Показанный текст:
○ ○ ○ ○ ○ ○ ○
Я говорю это для того, чтобы стало ясно: ребятам приходится работать в тяжелейших условиях. Маршрут, как мы и ожидали, технически сложный даже для нормальных высот. Много участков высшей категории сложности. Убеждён, что этот маршрут (если его не повторит кто-нибудь в следующем году, когда будут ещё целы наши верёвки) долго не пройдёт ни одна группа. И если мы его одолеем, это будет действительно новое слово в высотном альпинизме.

Все участники работают на пределе возможностей: только так можно одолеть этот маршрут. А они, возможности, не у всех одинаковые.

В условиях, когда число выходов должно быть ограниченным, чтобы люди выдержали до конца, на первых порах не все справлялись с заданиями. Группы сократились из-за заболевших, а дело должно двигаться неукоснительно — иначе невозможен успех. Должны были появиться сильные лидеры, которые показали бы всем, что можно работать с запланированными заданиями. Такими лидерами оказались сначала двое — Мысловский и Балыбердин. Они, когда это стало необходимо, выполняли работу за четверых. Но надо было, чтобы в каждой группе появился такой лидер, способный доводить дело до конца. Иначе недоработка на выходе одной группы срывала всё дело.

Итак, когда дорог был просто каждый участник, способный работать на высоте, не говоря уже о лидерах, я должен был либо слепо руководствоваться директивой и снять с работы одного из выявившихся лидеров и тем самым вывести из строя целиком одну группу (в ней оставалось в то время только двое полностью трудоспособных), либо исходить из здравого смысла, условий на месте и интересов основной задачи (опасность для здоровья Мысловского здесь такая же, как и у других). Я, естественно, выбрал второй путь, и менять решение не могу и не вижу оснований. Очень прошу до окончания работы не возвращаться к этому вопросу. Сейчас наступила ответственная фаза и надо сосредоточиться не на полемике по уже решённому делу, а на очень трудных моментах сегодняшней работы: всё даётся нам с огромным трудом. И сейчас я опять выпускаю связку Мысловский — Балыбердин.

Предвидеть заранее, что они составят основную двойку на этом этапе работы, мы, конечно, не могли. Это уже просто естественный отбор, который, как всегда, происходит в тяжелейших условиях”.
○ ○ ○ ○ ○ ○ ○
Список заданий:
1: Почему автор текста об альпинистском маршруте не снял Мысловского с работы? Объясните в одном–трёх предложениях.
2: Пожалуйста, продолжите текст об альпинистском маршруте после его последнего предложения.
Записи к этому никакого отношения не имеют.
○ ○ ○ ○ ○ ○ ○
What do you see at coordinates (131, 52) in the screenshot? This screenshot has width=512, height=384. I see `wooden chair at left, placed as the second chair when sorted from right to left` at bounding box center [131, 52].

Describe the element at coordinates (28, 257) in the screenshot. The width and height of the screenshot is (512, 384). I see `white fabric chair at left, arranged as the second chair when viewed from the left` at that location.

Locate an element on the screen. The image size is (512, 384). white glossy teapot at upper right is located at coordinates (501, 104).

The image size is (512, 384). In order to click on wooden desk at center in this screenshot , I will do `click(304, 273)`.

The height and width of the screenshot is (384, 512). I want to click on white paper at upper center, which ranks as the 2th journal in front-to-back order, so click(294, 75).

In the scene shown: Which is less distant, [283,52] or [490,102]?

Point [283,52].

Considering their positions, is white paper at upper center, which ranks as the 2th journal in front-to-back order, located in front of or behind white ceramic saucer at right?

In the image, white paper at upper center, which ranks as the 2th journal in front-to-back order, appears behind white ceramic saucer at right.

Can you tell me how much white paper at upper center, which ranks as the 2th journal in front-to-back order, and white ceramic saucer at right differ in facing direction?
○ ○ ○ ○ ○ ○ ○
Ожидаемые ответы:
1: Снять Мысловского значило бы вывести из строя целиком одну группу, в которой тогда оставалось лишь двое полностью трудоспособных, а на счету был каждый участник, способный работать на высоте, тем более лидер. К тому же опасность для здоровья Мысловского там такая же, как и у других, поэтому автор исходил из здравого смысла, условий на месте и интересов основной задачи.

2:
Ильдар Азисович всё понял. Больше к этому вопросу никто не возвращался. Никто, кроме, наверное, нас с Эдиком. А вот теперь, ожидая вестей сверху, я думаю, что этот пресловутый запрет висит над ним как дамоклов меч и мешает спокойно работать.

Они вышли из базового лагеря 27 апреля с заданием обработать участок от 8250 до 8500 метров и установить лагерь-5, а если после этого хватит сил — выйти на штурм вершины. Оба проделали огромную работу и с чистой совестью могли сегодня утром начать спуск, но пошли вверх. И как бы ни было им трудно все эти дни, мы с Анатолием Георгиевичем верили, что так и поступят два этих очень разных, ярких человека, которых объединяет лишь высочайшее чувство ответственности и редкое умение “выкладываться” — отдавать всего себя без остатка, когда это нужно. А это бывает очень трудно делать изо дня в день, да ещё когда тебя никто не видит! Когда почти всё время под тобой многокилометровая пропасть. Когда ветер и стужа выдувают из тебя всё живое и стремятся сбросить вниз. Когда любой неверный шаг... — но об этом не думают. Когда короткий сон — не сон, а не приносящее отдыха забытье. Когда каждое движение (высота!) требует неимоверного напряжения. И когда к тому же никто не пожурит и ничего не скажет, если ты не выдюжишь и уйдёшь вниз.

Итак, в 15.35 они начали спуск с вершины. А вскоре Володя понял, что сил у них может не хватить. У Эдика кончался кислород. Сам Балыбердин днём всегда работал без кислорода.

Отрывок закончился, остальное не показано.